Selbstverständnis: Nach fünf Teilnahmen – zuletzt vier in Serie – ist die Königsklasse fest mit dem Selbstverständnis der Leipziger verbunden. Vize-Kapitän Willi Orban hat in diesem Zusammenhang vergangenen Sommer auf die Bayern verwiesen. Dort, so der Abwehrchef, habe das marmorne Selbstverständnis vom „Mia san mia“ brustblähende Wirkung. „Das zeigt sich in der Körpersprache, in der Mentalität beschrieb er den Effekt auf das Bewusstsein der Spieler. „Auf dem Platz entscheidet sich vieles im Unterbewusstsein. Wenn du in ein Spiel gehst, und der Überzeugung bist, dass du das sowieso gewinnst, dann triffst du in den entscheidenden Momenten auch die richtigen Entscheidungen.“
Ähnlich beschreibt auch Leipzigs neuer Vereinsvorstand und Mit-Geschäftsführer Johann Plenge die Bedeutung von konstanten Champions-League-Teilnahmen auf die Entwicklung des Klubs. „Wir haben für uns das Ziel definiert, ein Topklub der Bundesliga zu sein“, erklärt der 38-Jährige im Gespräch mit der MZ. „Wir wollen uns nicht zu allererst aus wirtschaftlichen Gründen für die Champions League qualifizieren, oder um die Klub-Marke zu stärken, sondern weil es unser eigener Anspruch ist.” Dazu kommt die Erwartungshaltung von außen: „Unsere Fans und Partner wollen von uns europäischen Spitzenfußball sehen. Und auch unsere Mitarbeiterinnen und Mitarbeiter erwarten ebenso wie wir von ihnen, dass wir in allen Bereichen auf Champions-League-Niveau agieren.”
„Geht nicht ohne Champions League”
Wirtschaft und Finanzen: Geschätzte 55 Millionen Euro hat Rasenballsport in dieser Champions-League-Saison eingenommen. Je nach sportlichem Ergebnis beträgt der Unterschied zur Europa League 20 bis 40 Millionen Euro. Und das sind nur die direkten Einnahmen. Dazu kommen weitere Effekte. Sponsoring-Einnahmen etwa hängen unmittelbar vom Werbe-Gegenwert ab, der in der Champions League ungleich höher ist.

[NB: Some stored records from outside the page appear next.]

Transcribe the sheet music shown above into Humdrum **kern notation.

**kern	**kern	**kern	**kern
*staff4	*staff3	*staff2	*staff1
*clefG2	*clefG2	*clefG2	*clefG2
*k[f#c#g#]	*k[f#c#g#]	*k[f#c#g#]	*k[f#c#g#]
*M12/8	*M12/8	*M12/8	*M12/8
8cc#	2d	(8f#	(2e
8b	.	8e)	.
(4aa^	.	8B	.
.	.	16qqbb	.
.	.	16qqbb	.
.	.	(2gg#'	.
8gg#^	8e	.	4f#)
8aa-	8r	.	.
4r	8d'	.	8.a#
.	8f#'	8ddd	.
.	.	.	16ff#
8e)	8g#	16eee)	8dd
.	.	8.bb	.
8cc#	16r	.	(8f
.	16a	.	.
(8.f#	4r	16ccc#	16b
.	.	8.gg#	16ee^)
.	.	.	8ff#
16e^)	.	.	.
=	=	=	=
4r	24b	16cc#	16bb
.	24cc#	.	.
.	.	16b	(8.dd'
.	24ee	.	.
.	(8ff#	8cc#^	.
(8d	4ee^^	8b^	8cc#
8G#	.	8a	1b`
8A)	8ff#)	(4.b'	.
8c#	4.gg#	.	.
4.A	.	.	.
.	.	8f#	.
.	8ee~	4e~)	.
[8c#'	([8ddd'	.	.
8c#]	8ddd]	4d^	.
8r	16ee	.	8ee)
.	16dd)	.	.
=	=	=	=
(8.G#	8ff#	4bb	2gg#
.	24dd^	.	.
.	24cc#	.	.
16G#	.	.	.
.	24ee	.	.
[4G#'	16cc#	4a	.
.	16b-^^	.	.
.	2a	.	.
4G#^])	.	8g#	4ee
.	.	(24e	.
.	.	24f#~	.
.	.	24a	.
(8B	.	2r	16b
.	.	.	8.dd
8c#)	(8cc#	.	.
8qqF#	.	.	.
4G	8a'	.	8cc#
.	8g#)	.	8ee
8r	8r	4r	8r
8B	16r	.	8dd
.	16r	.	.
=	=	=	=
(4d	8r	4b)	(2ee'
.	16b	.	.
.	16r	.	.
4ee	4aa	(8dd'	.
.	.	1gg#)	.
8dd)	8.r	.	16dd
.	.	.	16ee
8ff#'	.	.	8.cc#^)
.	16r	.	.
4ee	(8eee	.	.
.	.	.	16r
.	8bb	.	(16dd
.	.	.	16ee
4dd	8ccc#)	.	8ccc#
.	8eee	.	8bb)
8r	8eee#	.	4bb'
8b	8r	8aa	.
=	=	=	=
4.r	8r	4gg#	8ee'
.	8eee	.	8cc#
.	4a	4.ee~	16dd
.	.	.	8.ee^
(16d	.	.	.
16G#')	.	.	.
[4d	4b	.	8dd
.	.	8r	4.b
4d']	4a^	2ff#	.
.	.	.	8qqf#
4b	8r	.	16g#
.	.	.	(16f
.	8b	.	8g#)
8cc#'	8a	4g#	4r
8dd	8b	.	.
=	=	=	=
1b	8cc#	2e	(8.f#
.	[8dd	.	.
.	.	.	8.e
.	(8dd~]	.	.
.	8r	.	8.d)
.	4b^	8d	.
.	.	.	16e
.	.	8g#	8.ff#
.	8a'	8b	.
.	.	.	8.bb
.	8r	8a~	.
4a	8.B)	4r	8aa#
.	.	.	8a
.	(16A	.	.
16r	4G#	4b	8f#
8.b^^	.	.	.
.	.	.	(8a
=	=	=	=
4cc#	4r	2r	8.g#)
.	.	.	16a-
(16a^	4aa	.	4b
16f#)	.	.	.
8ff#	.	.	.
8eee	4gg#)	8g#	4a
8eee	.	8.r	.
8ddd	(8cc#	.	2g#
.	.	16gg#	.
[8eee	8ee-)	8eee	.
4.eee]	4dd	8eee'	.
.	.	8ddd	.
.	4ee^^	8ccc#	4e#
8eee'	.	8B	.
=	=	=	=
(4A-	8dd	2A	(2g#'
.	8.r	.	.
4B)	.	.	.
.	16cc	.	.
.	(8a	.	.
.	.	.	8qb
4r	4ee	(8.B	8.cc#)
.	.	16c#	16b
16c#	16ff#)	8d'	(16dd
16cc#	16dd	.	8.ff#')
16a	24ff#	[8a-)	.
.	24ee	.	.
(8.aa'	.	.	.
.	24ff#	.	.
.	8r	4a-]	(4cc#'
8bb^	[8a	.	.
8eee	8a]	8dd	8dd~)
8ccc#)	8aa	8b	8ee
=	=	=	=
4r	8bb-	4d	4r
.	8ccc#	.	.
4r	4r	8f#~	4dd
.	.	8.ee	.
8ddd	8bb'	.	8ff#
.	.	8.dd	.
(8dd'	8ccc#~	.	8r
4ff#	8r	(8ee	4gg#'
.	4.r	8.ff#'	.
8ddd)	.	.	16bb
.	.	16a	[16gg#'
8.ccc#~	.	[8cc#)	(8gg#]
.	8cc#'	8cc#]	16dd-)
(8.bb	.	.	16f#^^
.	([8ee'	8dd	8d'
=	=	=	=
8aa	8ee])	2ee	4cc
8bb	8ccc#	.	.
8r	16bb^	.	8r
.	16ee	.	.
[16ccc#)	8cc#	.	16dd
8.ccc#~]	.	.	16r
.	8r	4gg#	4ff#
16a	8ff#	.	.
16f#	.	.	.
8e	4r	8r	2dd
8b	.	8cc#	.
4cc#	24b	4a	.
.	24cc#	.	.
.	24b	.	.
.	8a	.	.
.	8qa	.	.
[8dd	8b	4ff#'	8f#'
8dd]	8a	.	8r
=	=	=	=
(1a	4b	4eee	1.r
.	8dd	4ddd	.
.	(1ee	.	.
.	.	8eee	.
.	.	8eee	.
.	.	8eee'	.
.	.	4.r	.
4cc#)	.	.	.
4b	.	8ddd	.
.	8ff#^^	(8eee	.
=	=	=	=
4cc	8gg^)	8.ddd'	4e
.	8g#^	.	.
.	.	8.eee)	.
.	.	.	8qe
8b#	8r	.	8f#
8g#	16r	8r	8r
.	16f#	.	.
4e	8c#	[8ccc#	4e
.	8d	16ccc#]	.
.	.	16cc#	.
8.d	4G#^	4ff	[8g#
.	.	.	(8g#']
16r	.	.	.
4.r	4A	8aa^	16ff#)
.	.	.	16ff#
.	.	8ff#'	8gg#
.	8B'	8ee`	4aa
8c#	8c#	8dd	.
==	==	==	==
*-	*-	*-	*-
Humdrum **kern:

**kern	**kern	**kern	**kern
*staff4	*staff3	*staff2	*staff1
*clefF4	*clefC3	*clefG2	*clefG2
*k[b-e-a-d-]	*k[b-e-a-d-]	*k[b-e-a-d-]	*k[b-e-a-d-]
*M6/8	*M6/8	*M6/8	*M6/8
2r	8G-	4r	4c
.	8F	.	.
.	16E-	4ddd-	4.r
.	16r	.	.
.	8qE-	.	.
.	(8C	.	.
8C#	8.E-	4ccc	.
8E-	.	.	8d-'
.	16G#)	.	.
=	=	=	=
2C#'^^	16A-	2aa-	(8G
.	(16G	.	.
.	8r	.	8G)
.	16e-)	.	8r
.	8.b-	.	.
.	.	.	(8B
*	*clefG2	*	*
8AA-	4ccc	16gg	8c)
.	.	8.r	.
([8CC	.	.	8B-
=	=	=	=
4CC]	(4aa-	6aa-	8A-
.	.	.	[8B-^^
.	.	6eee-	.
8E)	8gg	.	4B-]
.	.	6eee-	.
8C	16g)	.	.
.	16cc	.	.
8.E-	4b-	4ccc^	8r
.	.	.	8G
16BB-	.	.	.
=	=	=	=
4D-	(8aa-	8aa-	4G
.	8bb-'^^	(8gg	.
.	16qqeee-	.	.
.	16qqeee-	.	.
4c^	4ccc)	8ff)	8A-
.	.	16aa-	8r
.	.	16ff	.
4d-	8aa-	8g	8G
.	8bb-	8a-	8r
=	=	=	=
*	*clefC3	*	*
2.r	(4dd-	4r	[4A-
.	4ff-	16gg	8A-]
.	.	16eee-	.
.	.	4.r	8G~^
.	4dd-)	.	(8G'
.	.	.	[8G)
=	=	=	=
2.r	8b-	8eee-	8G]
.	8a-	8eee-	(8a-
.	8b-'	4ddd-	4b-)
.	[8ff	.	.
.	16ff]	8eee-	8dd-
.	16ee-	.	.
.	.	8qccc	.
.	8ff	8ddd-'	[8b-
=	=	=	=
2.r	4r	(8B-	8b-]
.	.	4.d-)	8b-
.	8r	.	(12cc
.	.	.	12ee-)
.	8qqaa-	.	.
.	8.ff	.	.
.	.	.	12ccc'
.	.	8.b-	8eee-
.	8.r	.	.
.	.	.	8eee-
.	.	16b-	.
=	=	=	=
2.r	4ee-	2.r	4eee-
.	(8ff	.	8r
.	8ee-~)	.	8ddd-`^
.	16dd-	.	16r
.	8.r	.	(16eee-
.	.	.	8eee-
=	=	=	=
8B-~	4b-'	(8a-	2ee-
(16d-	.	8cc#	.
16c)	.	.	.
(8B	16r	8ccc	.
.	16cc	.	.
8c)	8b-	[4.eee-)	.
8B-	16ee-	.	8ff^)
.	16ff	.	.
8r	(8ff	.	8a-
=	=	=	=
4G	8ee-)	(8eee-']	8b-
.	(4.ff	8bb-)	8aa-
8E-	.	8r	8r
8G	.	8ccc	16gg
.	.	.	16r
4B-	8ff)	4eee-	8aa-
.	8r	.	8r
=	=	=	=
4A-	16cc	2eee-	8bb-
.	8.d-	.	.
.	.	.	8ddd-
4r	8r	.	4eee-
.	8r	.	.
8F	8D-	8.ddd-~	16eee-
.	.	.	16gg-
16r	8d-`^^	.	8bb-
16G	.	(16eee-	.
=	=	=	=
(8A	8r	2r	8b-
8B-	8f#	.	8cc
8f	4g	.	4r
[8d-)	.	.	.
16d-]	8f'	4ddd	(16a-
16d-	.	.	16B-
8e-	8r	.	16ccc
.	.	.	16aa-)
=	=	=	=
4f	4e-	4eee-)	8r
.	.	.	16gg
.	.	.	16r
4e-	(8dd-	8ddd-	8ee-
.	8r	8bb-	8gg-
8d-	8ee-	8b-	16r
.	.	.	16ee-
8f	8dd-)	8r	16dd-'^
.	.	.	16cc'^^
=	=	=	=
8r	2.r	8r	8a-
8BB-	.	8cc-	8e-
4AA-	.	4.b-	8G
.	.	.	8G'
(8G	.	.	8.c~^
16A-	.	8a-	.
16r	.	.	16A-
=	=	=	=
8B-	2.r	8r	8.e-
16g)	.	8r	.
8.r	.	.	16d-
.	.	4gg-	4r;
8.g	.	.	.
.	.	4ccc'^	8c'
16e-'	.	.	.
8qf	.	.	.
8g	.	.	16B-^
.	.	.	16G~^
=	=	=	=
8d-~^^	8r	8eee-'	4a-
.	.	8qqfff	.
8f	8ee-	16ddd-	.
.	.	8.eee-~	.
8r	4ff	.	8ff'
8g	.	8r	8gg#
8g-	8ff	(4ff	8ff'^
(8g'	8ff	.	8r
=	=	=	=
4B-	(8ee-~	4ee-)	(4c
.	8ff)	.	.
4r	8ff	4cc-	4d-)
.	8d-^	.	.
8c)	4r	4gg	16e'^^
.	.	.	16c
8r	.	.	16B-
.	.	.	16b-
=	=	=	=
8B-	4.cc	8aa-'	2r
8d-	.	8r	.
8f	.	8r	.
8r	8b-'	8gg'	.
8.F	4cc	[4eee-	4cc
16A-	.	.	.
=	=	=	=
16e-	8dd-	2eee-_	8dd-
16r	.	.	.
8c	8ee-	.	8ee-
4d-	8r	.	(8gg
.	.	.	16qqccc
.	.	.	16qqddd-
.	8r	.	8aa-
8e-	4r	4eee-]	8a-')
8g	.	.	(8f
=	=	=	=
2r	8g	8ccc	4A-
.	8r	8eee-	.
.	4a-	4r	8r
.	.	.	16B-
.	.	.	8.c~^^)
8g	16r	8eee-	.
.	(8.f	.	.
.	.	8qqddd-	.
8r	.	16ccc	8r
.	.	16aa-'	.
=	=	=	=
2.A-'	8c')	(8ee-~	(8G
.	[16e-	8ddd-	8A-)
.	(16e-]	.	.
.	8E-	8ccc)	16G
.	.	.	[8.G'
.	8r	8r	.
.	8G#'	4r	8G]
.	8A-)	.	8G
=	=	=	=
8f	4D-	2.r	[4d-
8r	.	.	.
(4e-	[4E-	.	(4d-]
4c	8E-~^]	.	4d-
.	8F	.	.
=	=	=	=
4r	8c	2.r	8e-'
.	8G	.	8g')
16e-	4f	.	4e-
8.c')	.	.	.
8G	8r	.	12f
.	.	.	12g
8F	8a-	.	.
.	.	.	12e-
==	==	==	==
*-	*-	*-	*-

Heißt: Wenn RB mehr Öffentlichkeit erreicht, dürfen und müssen Hauptsponsor Red Bull und weitere Geldgeber wie VW mehr Geld in den Klub pumpen. „Die Aufmerksamkeit, die man in der Champions League generiert, hat Auswirkungen auf all unsere Sponsoring-Partnerschaften”, bestätigt Plenge. „Da wir uns weiter als Topklub etablieren wollen und in Europa wahrgenommen werden möchten, geht das nicht ohne Champions League.“
Doch der gebürtige Bremer betont, dass die Planungen so ausgerichtet sind, dass auch ein Jahr ohne Champions League wirtschaftlich zu verkraften wäre. „Wenn wir es mal nicht in die Königsklasse schaffen sollten, hieße das wie 2018/19 für den gesamten Klub, mit weniger Mitteln noch effizienter zu sein und noch gezielter darauf hinzuarbeiten, dass es uns in der darauffolgenden Saison wieder gelingt.” Dann würden andere Projekte hintenangestellt, um das Budget für Mannschaft und Transfers nicht verringern zu müssen. Doch diesen Notfallplan wollen Plenge & Co. lieber in der Schublade lassen.